There have been many studies that show the people of the Stolen Generation have shorter life spans, poorer health and are more prone to depressive disorders than other Aborigines.

The Bringing Them Home Report recommended that for a step forward towards reconciliation that a National Sorry Day be held each year on the 26th of May “to commemorate the history of forcible removals and its effects”

The report also called for an apology to be made and it states:

“The apology to Indigenous Australians needs to be powerful and retain the original intent of Recommendation 5a of the Bringing them Home Report which calls for Acknowledgement, Responsibility, Consultation, negotiation, reparation and compensation.”

The Australian Prime Minister at the time the report was tabled, the Liberal Party’s John Howard, refused to make an apology to our Indigenous people for the 200 years of racial oppression they received in this country.

It wasn’t until ten years later, in 2007, that Australia’s newly elected Labor Prime Minister Kevin Rudd announced that – in consultation with Aboriginal leaders – an apology was to be made to Indigenous people.

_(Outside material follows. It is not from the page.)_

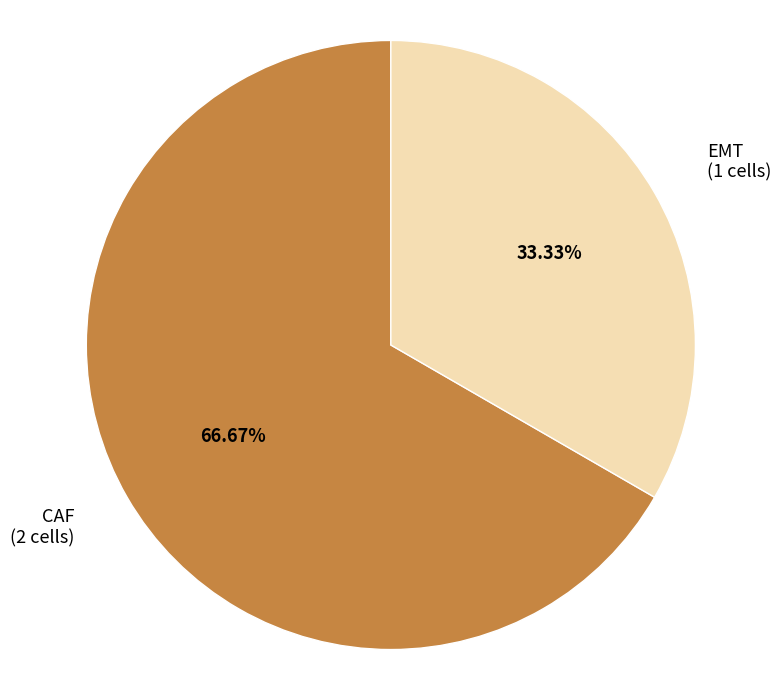

To the nearest percent, what is the difference between the largest and smallest slice percentages?

33%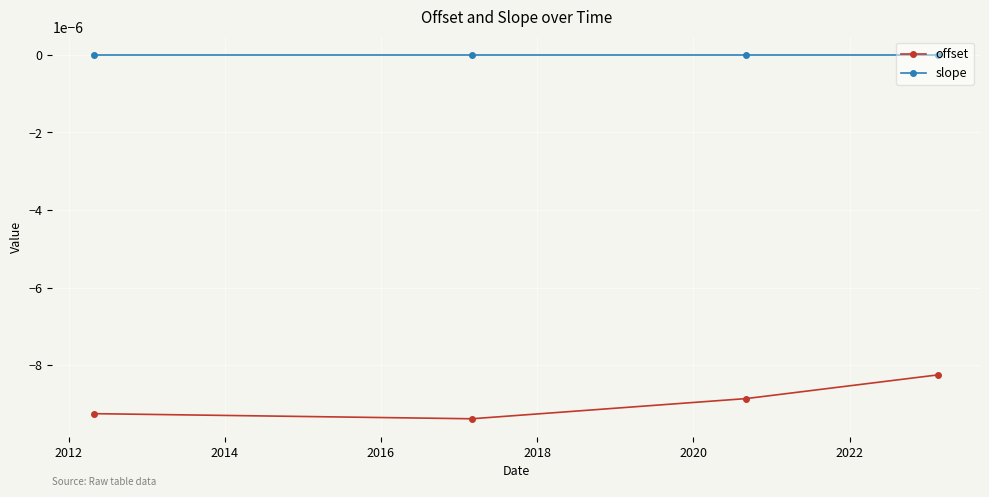

Rank the series by their average value, from lowest to highest.

offset, slope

Mr Rudd followed through with his promise on February the 13th 2008, when he presented his apology as a motion to be voted on by the house. The day moved many Australians to tears. The Stolen Generation were finally recognised and apologised to by the Government. For not so many years before, Australia’s Government were so incredibly cruel to them.

So, yesterday was National Sorry day, but starting today – from 27 May to June 3 – is National Reconciliation Week. Let’s make this a week that bring us all together as one people! Let it remind us what the Stolen Generation, their families and communities have had to endure. Make it a week to grieve, to laugh, to share and to band together to make sure that the Indigenous people of our country are shown the respect that they deserve. Get involoved in some of the activities or download the face sheets from the Reconciliation website. Although hearts may never truly heal, we can all play our part to make sure that the future is better for the first people of Australia.